Bestselling Author James Clear Tells Simon the Secrets to Changing Your Habits

When it comes to personal development and habit formation, one name invariably comes to mind: James Clear. Renowned for his expertise in habit formation, Clear has sold more than 5 million copies of his bestselling book, Atomic Habits. Backed by science and easily understandable, his practical strategies for making life-altering improvements through small, manageable changes have made him the go-to expert for anyone seeking to reshape their habits and transform their lives.
In a recent episode of A Bit of Optimism, which you can listen to here, Simon asked Clear if there is a way to anyone to get a firmer grasp on managing habits, both good and bad. He also asked Clear to explain the psychology behind how good habits are built and bad habits are broken.
Clear explains, “This all boils down to what I call the four laws of behavior change, which is a central theme in my book.
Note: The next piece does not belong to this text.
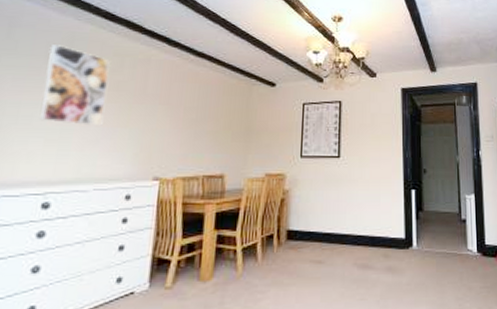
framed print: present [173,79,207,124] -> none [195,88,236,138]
There are many ways to approach it.”
When it comes to building a good habit, Clear emphasizes the importance of four key factors. “On the other hand, breaking a bad habit requires the opposite of these four factors that are essential for building a good habit,” he says.
This concept of the four laws forms the foundation of Clear’s philosophy. For more insights from Clear, be sure to listen to the full podcast. However, we’ll do our best to break down these four laws for you.
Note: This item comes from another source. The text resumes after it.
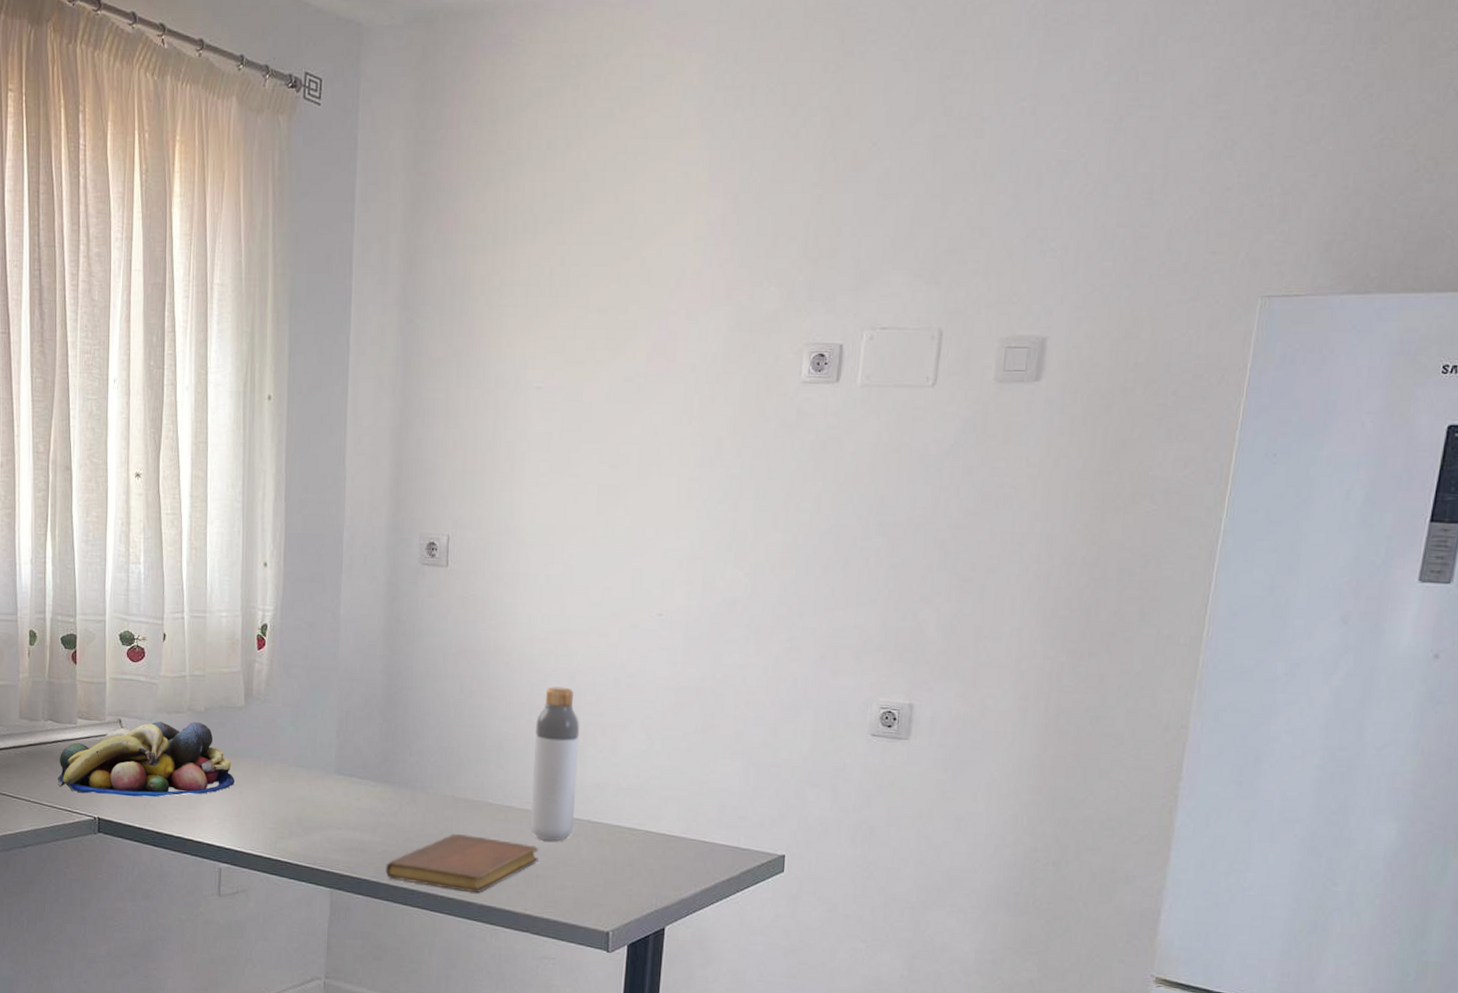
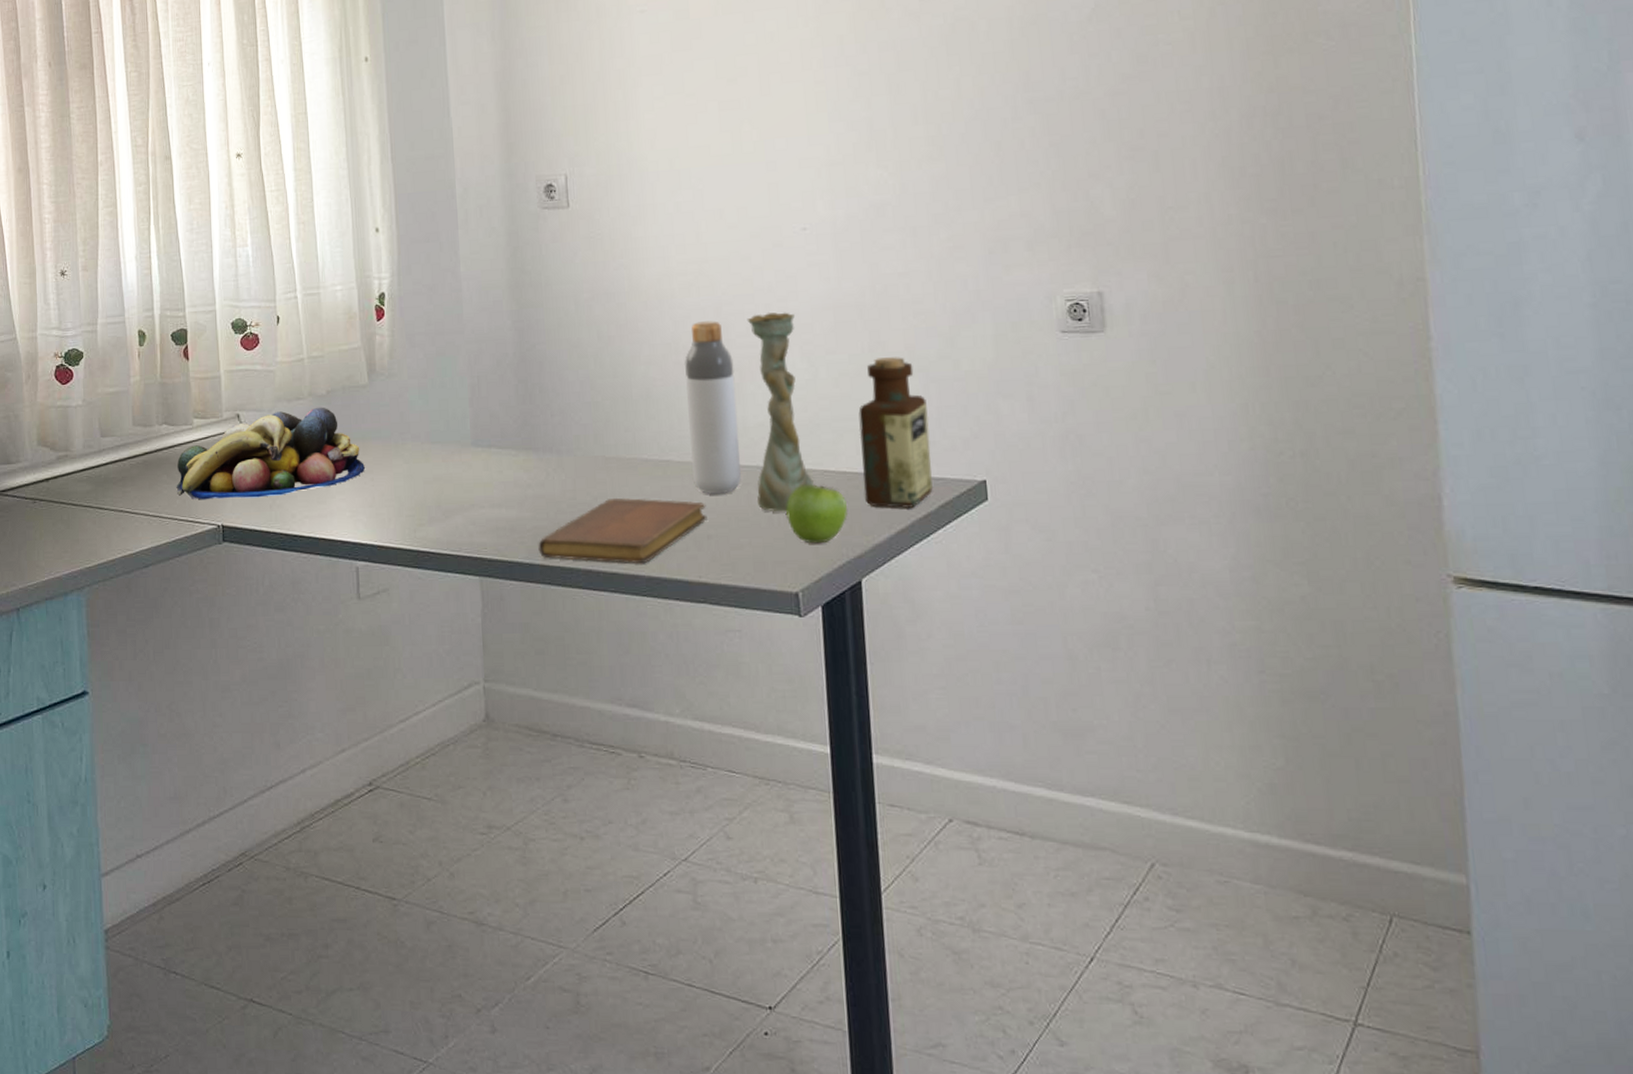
vase: none [585,685,640,863] -> present [746,312,815,512]
fruit: none [608,841,662,893] -> present [786,484,847,544]
bottle: none [678,738,745,871] -> present [858,357,934,508]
How to Build Better Habits
The first law of habit-building? You need to make your new habit “obvious.” This means placing visual cues in plain sight to remind you of your goal. “You want the cues of your habits to be obvious, available, visible, easy to see,” explains Clear.
Secondly, you want to make the new habit “attractive.” A good habit becomes enticing when associated with positive feelings. “The more compelling, motivating, or enticing it is, the better off you are,” says Clear.
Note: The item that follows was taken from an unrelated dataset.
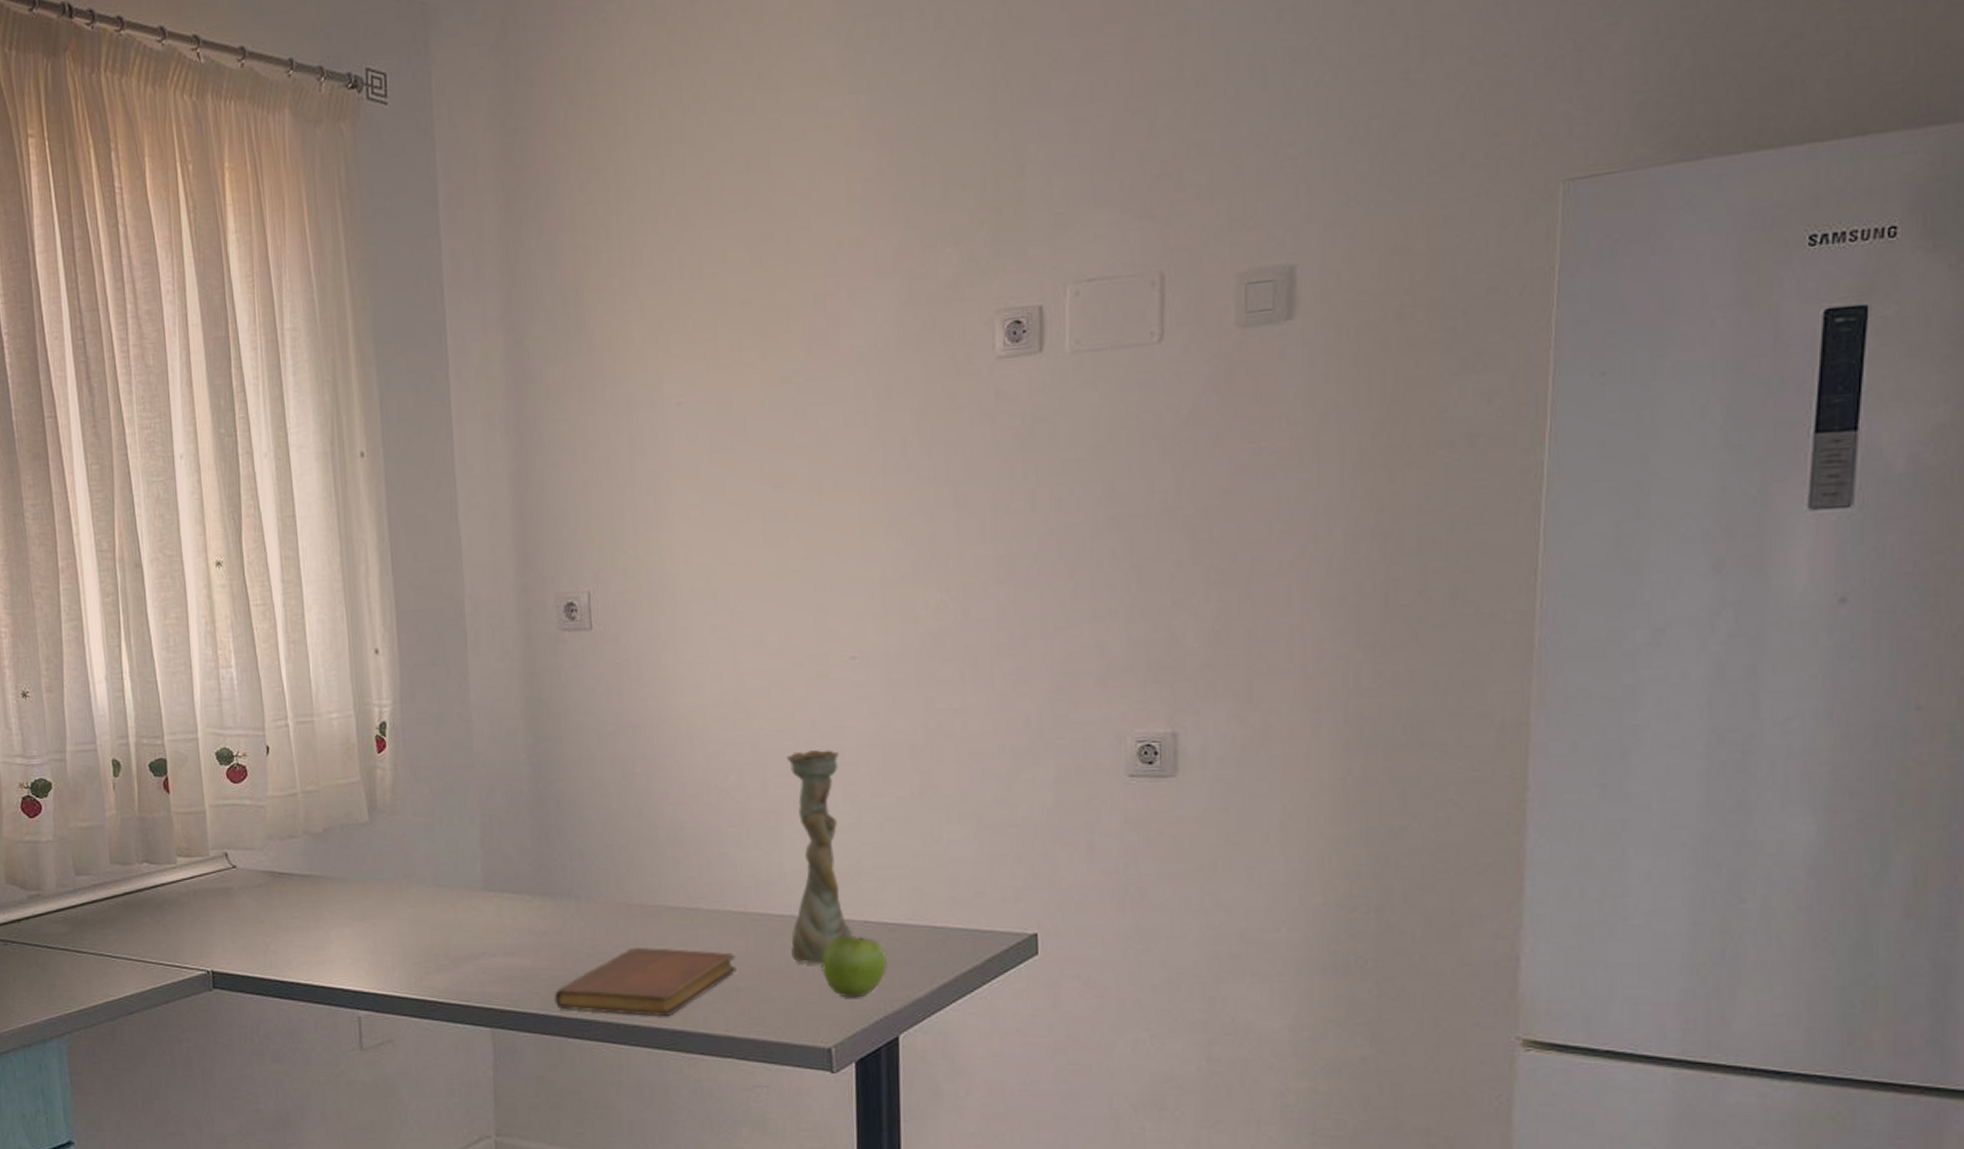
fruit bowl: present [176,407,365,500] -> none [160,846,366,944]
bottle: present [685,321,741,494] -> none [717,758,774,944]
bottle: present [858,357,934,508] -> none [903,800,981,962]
Thirdly, you want to make it “easy.” Simplify the process of adopting a good habit to reduce friction, making it almost effortless to do. Clear explains, “Scaling it down, reducing friction. And then you want to make it satisfying, more rewarding or beneficial, the more enjoyable it feels, the more likely you are to repeat it.”
Lastly, you want to make the habit feel satisfying. If you can find a way to celebrate your progress that feels good to you (and doesn’t sabotage it), you’ll be more likely to make further progress. Reward yourself after completing a good habit to reinforce it.
So what does this look like in practice? For example, let’s say you want to start exercising regularly. Improving your health can often feel overwhelming and daunting, but if you take it one step at a time and apply Clear’s framework, it can feel much more doable.
- Make It Obvious: Place your workout gear in a visible spot. This way, you will be more likely to use it.
- Make It Attractive: Choose a workout routine you enjoy. If you like music, try dancing. If you love watching a certain sport, try playing it. When you have a passion or joy for what you are doing, you will see the activity as less of a chore.
- Make It Easy: Start with short, manageable sessions. To quote Simon, “Dream big, start small, but most of all, start.”
- Make It Satisfying: You completed your first week of regular workouts? That’s amazing! Go see a movie you’ve been wanting to watch. Reward yourself with a healthy treat post-workout. Buy those workout leggings you’ve heard great things about. Celebrate the fact that you stuck with it and continue to do so as you feed your new habit.